We start with a production function: $f(k,l)$, which tells us what quantity will be produced if we use $k$ units of capital and $l$ units of labour. Suppose that we cange that quantity of capital by $dk$ units and change the quantity of labour by $dl$ units. If this change is chosen so that we stay on the same isoquant then it must be that the total production doesn't change:
$$\frac{\partial f(k,l)}{\partial k}dk+\frac{\partial f(k,l)}{\partial l}dl=0.$$
Rearranging, we get
$$\frac{dk}{dl}=-\frac{\frac{\partial f(k,l)}{\partial l}}{\frac{\partial f(k,l)}{\partial k}}.$$
This is the marginal rate of technical substitution, the slope of the isoquant. It has the same interpretation as any other slope. It means that if I increase labour by one unit then I can decrease capital by $$\frac{\frac{\partial f(k,l)}{\partial l}}{\frac{\partial f(k,l)}{\partial k}}$$ units.

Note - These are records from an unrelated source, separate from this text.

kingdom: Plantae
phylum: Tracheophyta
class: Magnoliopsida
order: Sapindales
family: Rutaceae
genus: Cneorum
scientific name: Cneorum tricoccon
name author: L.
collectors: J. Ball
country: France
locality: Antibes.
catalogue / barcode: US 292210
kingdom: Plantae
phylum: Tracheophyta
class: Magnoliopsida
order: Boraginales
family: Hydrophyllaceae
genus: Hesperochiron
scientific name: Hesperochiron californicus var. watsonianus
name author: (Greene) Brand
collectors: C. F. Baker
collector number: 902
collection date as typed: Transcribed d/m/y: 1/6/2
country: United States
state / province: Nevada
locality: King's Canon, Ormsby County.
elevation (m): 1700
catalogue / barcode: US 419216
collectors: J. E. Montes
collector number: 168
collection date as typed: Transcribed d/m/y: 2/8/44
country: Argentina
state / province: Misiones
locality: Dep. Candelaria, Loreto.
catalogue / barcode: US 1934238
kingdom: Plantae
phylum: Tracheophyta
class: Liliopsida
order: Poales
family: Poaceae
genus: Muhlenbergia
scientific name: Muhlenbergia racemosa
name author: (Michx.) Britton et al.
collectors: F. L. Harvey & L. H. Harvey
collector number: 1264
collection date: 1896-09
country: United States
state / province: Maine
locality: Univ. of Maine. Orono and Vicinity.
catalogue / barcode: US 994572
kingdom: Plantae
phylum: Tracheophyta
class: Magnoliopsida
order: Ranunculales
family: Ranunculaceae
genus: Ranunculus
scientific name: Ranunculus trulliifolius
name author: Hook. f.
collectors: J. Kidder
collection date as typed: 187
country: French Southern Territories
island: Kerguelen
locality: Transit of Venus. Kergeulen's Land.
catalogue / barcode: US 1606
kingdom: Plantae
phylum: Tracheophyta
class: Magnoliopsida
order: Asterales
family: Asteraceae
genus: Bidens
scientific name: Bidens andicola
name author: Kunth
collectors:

Example Suppose we have a Cobb-Doublas production function: $f(k,l)=k^a l^{1-a}$. We have
$$\frac{\partial f(k,l)}{\partial k}=ak^{a-1}l^{1-a}$$
$$\frac{\partial f(k,l)}{\partial l}=(1-a)k^{a}l^{-a}$$
$$MRTS=-\frac{(1-a)k^{a}l^{-a}}{ak^{a-1}l^{1-a}}=-\frac{1-a}{a}\frac{k}{l}.$$
Now we can plug some numbers in to this example to see how it works. Suppose $a=1/2$, and we currently have $k=4$ and $l=1$. Then, we have
$$MRTS=-\frac{1/2}{1/2}\frac{4}{1}=-4.$$
So, for each unit increase in the quantity of labour employed, we can decrease the quantity of capital employed by 4 units.
This works backwards too, so every unit decrease in $l$ would demand a 4 unit increase in $k$ to keep us on the same isoquant.